- **What you need to do**
Go through the following data and transcribe exactly the stretch of lines from the one holding "elesi veriyordu. Diyabet" to the one holding "i üzerine yaptığı", both included.

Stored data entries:
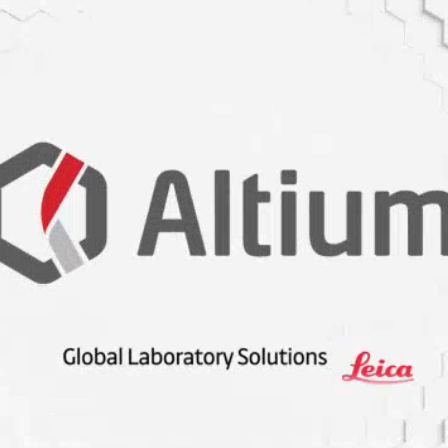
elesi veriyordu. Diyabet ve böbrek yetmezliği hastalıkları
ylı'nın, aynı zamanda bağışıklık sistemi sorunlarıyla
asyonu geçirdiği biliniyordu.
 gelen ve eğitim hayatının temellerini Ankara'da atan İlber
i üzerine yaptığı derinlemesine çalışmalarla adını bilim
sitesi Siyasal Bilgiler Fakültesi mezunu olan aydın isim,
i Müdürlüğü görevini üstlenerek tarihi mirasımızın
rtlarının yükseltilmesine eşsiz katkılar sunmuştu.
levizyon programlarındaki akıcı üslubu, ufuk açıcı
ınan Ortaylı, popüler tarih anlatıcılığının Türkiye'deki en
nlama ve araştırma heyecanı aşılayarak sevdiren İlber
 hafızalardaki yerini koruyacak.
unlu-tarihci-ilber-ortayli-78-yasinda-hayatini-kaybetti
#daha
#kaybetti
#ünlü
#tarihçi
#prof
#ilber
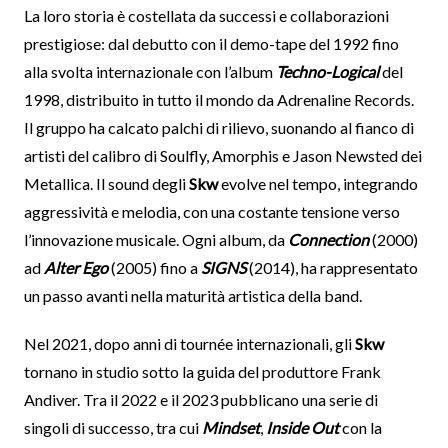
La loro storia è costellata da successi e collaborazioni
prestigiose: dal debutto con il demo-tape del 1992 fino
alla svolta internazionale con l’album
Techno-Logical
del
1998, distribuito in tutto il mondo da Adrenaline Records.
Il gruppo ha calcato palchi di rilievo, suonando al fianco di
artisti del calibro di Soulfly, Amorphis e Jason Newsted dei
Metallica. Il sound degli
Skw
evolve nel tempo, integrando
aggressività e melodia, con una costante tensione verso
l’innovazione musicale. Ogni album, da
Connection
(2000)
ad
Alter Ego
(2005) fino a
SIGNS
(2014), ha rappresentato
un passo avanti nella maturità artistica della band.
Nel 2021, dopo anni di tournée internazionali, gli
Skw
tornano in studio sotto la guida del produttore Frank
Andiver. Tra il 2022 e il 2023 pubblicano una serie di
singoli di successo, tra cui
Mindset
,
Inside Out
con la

==

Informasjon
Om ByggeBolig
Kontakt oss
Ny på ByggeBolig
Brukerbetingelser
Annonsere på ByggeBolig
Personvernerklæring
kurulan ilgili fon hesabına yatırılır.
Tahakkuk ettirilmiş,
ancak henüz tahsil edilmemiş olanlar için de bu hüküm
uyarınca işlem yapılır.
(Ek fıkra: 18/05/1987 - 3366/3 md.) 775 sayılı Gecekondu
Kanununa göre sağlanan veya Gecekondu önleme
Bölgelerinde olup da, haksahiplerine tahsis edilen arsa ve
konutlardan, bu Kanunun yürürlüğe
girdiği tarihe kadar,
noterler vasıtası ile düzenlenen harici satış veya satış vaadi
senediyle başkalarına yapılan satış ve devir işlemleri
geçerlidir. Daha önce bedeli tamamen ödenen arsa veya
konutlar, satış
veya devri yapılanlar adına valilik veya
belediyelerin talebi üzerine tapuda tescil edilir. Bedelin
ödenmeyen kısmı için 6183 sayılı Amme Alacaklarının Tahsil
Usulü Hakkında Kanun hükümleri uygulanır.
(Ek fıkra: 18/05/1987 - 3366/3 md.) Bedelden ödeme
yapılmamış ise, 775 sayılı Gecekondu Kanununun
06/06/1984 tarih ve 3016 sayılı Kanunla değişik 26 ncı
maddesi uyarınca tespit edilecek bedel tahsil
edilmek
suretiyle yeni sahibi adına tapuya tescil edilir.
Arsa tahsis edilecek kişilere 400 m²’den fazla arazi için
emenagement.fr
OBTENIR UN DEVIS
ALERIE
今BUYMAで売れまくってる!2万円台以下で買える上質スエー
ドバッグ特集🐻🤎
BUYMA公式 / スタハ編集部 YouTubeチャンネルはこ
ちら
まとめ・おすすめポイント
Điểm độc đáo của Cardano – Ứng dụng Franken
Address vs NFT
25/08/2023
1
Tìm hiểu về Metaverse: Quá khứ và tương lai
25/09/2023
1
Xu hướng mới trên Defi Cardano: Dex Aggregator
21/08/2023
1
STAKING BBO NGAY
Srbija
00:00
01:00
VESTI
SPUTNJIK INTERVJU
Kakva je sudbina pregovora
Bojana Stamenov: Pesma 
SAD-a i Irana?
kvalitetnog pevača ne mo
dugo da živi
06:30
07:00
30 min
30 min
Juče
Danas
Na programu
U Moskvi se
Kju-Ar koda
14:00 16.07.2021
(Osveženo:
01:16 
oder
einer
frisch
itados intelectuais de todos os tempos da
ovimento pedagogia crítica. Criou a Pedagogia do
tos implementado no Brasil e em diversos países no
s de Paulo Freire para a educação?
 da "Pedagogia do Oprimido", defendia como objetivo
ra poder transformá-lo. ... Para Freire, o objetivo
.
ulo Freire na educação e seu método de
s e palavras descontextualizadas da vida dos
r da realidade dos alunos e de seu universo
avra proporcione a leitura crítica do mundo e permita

---

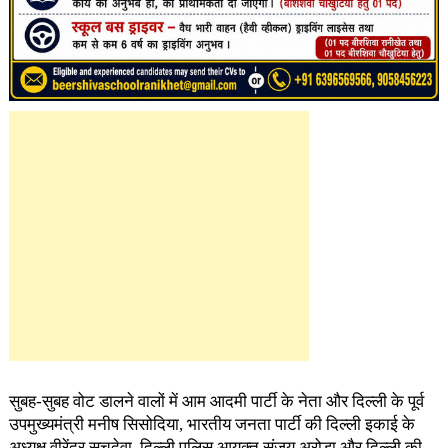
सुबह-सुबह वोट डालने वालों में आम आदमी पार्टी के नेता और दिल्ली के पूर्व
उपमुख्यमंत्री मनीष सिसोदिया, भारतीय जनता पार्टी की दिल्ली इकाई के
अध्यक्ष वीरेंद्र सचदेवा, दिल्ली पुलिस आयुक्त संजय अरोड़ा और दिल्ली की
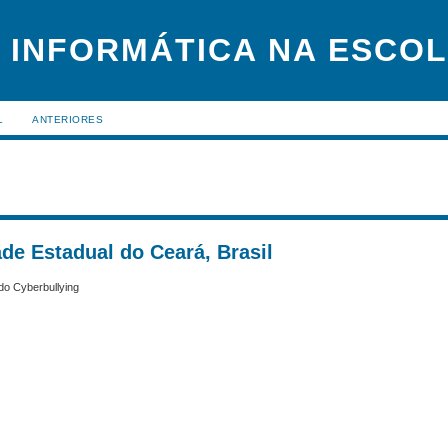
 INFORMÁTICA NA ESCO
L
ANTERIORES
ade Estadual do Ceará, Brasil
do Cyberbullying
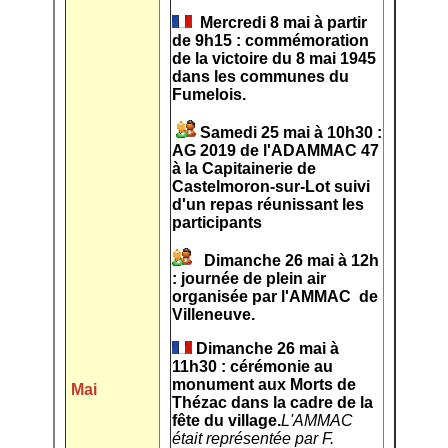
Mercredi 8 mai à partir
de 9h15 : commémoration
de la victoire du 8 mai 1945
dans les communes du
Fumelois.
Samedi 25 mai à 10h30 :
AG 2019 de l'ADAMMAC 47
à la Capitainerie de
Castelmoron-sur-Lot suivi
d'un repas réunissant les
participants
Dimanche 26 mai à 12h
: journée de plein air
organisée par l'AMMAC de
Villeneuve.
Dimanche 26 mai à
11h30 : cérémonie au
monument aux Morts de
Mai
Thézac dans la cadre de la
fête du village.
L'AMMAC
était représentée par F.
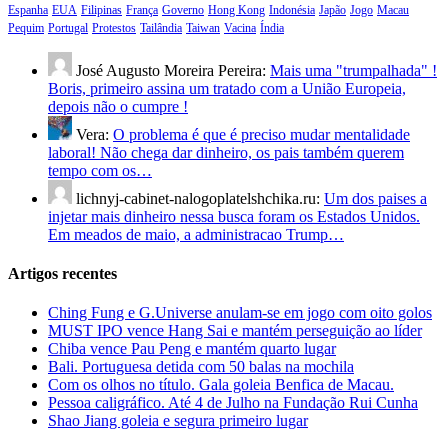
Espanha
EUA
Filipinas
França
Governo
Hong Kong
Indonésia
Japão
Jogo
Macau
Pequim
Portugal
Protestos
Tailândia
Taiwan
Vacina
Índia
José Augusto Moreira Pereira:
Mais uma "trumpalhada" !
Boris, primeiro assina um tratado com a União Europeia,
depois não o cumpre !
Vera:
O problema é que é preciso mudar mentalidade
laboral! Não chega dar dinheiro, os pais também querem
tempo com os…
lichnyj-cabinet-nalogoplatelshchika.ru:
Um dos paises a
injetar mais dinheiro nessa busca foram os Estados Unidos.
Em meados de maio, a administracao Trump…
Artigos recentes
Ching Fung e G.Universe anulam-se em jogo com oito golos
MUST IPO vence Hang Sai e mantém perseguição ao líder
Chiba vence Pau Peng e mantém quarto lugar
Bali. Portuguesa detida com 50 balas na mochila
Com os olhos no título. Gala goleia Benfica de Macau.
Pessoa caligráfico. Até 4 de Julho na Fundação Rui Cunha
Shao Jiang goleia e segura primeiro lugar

- **Task solution**
elesi veriyordu. Diyabet ve böbrek yetmezliği hastalıkları
ylı'nın, aynı zamanda bağışıklık sistemi sorunlarıyla
asyonu geçirdiği biliniyordu.
 gelen ve eğitim hayatının temellerini Ankara'da atan İlber
i üzerine yaptığı derinlemesine çalışmalarla adını bilim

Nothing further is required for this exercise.